Meet the Rabbi Behind Jew in the City’s “Ask the Rabbi”

Rabbi Jack Abramowitz has spent his career helping people find meaning in living a Torah life. His articles on the Orthodox Union’s website, OUTorah.org, as well as here on Jew in the City, consistently draw on relatable ways to give context to tough topics. His seventh book, Ask Rabbi Jack, features the Ask Rabbi Jack questions that come from Jew in the City. This collection of well over 100 questions and answers covers Jewish law, philosophy and everything from Science Fiction and Fantasy, to Jewish History and Holidays, as well as a range of questions related to COVID-19.

Abramowitz initially grew up Conservadox in Long Island, but his family became more observant as he grew up. He went to Hebrew school, Yeshiva day school and then continued to Yeshiva University. His parents became involved with Chabad when he was in 4th grade and moved more to the right. “A number of years later, I got involved with NCSY and my parents came along somewhat in my wake. I credit NCSY for presenting palatable religion in a way that spoke to me, that related to the world as I understood it.”

Abramowitz elucidates that this is where his inspiration for teaching Judaism in a relatable way was born. “Most classes that you take in school are just there. That’s just the way the [Hebrew school] education was. NCSY was enlightening to me because the people were observant, down-to-earth normal people with whom you could have normal conversations. They presented things in a way that seemed to have relevance.” Abramowitz enjoyed the intellectual part of learning with NCSY, but the social aspect made it come to life. “It illustrated that [Torah] could be something both studied and lived.”

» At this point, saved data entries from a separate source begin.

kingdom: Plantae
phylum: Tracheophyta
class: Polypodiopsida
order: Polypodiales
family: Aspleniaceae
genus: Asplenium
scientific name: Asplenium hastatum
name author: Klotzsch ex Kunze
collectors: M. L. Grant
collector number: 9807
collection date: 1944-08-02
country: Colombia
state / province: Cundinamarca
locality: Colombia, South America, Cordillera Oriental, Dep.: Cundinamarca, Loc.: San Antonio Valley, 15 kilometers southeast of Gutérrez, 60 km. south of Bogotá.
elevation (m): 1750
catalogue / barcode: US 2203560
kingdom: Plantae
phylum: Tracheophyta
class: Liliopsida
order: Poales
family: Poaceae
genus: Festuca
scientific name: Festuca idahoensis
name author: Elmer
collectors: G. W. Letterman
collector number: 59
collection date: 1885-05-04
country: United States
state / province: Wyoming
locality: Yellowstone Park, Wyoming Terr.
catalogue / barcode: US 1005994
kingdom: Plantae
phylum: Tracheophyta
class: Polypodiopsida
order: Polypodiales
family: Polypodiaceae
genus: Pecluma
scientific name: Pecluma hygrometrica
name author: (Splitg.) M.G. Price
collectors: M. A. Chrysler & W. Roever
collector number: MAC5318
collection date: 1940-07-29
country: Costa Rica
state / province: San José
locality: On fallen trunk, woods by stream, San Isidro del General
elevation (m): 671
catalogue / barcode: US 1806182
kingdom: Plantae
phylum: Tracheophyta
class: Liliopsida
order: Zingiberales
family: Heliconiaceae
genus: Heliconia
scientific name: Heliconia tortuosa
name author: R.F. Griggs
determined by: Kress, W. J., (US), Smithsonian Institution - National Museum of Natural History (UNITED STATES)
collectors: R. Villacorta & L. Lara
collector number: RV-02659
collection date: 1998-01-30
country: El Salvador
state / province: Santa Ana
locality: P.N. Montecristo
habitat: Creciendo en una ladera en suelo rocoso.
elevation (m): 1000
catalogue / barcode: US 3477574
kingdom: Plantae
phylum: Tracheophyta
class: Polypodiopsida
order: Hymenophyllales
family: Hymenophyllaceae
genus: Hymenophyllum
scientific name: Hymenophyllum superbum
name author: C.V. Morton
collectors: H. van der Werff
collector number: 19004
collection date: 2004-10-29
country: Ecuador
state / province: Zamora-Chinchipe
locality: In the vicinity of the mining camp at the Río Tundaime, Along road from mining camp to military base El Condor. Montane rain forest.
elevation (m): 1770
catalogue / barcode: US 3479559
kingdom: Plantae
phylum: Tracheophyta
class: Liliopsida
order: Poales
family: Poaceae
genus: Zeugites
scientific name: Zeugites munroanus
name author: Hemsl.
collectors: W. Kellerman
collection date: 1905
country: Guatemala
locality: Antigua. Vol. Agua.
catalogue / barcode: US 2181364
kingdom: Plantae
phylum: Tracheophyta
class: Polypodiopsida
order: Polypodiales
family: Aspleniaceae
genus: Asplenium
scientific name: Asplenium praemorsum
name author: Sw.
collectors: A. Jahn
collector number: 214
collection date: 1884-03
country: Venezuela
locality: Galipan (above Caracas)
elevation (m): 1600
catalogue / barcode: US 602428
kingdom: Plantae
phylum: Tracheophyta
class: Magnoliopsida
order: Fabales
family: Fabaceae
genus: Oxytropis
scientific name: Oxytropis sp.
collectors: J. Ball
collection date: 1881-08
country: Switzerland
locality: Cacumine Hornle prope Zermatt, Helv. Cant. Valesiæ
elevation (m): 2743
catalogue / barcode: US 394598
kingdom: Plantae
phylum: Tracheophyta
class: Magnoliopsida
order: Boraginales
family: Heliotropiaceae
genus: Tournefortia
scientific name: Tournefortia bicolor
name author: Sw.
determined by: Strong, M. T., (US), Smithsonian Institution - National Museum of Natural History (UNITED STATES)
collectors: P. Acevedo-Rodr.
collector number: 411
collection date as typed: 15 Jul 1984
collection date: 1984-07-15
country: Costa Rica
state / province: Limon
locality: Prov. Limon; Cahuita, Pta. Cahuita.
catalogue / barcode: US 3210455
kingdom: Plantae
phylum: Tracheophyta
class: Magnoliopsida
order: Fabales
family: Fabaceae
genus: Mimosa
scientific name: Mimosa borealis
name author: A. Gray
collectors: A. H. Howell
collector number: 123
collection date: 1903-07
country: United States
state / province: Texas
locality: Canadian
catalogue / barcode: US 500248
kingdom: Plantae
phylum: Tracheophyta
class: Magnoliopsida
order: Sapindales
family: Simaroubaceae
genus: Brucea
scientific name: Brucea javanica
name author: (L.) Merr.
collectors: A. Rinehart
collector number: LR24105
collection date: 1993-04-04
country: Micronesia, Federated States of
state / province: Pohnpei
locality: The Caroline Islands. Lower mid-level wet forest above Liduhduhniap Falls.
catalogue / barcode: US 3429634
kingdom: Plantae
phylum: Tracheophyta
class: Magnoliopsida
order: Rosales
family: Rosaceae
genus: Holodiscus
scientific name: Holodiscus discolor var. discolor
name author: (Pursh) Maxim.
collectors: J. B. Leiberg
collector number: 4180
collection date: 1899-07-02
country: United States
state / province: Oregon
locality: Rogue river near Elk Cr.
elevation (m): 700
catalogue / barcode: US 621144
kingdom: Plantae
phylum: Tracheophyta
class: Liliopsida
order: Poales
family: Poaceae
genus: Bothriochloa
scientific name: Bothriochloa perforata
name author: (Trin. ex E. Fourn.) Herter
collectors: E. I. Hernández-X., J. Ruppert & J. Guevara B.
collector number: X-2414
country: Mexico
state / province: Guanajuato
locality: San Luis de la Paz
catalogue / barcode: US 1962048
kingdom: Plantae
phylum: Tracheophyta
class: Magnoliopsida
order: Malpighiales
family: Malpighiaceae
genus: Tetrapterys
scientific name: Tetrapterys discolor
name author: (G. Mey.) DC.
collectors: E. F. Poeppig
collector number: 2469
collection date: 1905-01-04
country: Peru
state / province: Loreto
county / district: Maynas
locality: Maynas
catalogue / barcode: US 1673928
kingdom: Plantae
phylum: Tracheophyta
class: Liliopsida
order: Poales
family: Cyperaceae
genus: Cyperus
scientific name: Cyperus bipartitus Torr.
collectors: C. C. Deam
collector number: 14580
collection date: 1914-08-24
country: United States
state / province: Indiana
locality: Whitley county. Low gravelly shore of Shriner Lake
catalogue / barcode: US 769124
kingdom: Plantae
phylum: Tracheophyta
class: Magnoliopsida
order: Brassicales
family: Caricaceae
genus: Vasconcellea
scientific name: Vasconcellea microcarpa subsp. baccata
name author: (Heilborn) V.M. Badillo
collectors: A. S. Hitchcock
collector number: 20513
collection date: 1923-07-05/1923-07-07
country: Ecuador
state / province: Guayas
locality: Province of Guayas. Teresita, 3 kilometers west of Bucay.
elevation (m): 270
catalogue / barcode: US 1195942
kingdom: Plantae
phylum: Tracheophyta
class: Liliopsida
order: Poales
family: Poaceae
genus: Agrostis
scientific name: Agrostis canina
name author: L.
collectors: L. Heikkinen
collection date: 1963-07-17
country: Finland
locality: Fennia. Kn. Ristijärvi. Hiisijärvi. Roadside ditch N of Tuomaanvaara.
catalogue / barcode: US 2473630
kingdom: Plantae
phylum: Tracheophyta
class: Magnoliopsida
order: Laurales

Because of his involvement with NCSY, Abramowitz went to work for the national organization. “I was already on a path that, while it wasn’t my intended career path, was something that I was involved with consistently throughout. It’s where life took me.” Ever since he was a young child, Abramowitz knew he was a “good explainer.” He knows that he is good at breaking down difficult concepts to a variety of audiences and contextualizing things that seem absolutely [nonsensical.] “You don’t have to agree with everything but you can understand it.” People would send him random questions at NCSY and he suggested that they create a separate email address for it. Questions poured in and the main branch of the OU started forwarding him questions as well. When he didn’t know the answer, he would take it up the chain, sometimes all the way to Rav Herschel Schachter, shlita, and Rav Dovid Cohen, shlita.

In his early days, Rabbi Abramowitz would first take his questions to Rabbi Dovid Orlofsky, “He’s a great explainer. Honestly, he had a lot of influence on me…I’d have to say that he was my biggest influence.” Once, Abramowitz was hospitalized on Sukkos and he was questioning why. The Jewish hospital chaplain came and discussed it with him. “It’s hard to take the things you would say to other people and say them to yourself. Sometimes you need to have that sounding board.”

Abramowitz has used this technique to debunk myths, explain misunderstandings and give topics nuance. “If you cherry-pick things, you can make any religion look horrible or wonderful. Context is important. You have to read the whole page. You can’t just read the one line in a void and pretend you know what it means.” When people bring questions that are out of context, Abramowitz provides it. Once people are enlightened on what things actually mean, they can choose to like it or not like it, but then because they understand it, “there’s nothing to get upset about.”

There are plenty of questions that he receives which may seem silly at first, but to the asker, they are serious. “They might seem silly to us because we know the answers, but they aren’t to the people who ask them and this is how they learn.” He remembers a question which he mentions in the introduction to the book. “They asked, ‘If a glob of dough is stuck to the ceiling after a food fight, does it have to be removed before Pesach because a dog can’t reach it?’ I said to this person, ‘you have a fundamental misunderstanding about being fit for a dog to eat and a dog’s ability to access it. This is fit for a dog to eat, the dog’s inability to climb a ladder doesn’t really play into it.”

From tackling Marie Kondo to answering questions related to Netflix’s Unorthodox, Abramowitz’s answers are always on-point and strike the balance between timeliness and timelessness, and the readers are responding. Lisa from Ohio shared the following feedback on Ask Rabbi Jack, As Seen on Jew in the City:

I am responding to Rabbi Weinreb’s recommendation of “Ask Rabbi Jack”. I ordered the book after the first time he mentioned it. I have a child (young adult) who is having some difficulty with the Orthodox lifestyle she was raised in. I took out the book at the Shabbos table and started just randomly picking out questions to discuss. Both of my kids enjoyed the way Rabbi Jack went through the explanations. This was a few weeks ago that we started it. Now we take turns choosing a question or two and read it at the table and end up discussing the subject. Thanks for your endorsement of this book. Glad I bought it. Good Shabbos!

Next on his list, Abramowitz plans to write a book about the Oral Torah, unless the positive response to Ask Rabbi Jack necessitates him writing a “Volume II” first. Ask Rabbi Jack is available on Kodesh Press, Amazon, Barnes and Noble and at Jewish bookstores.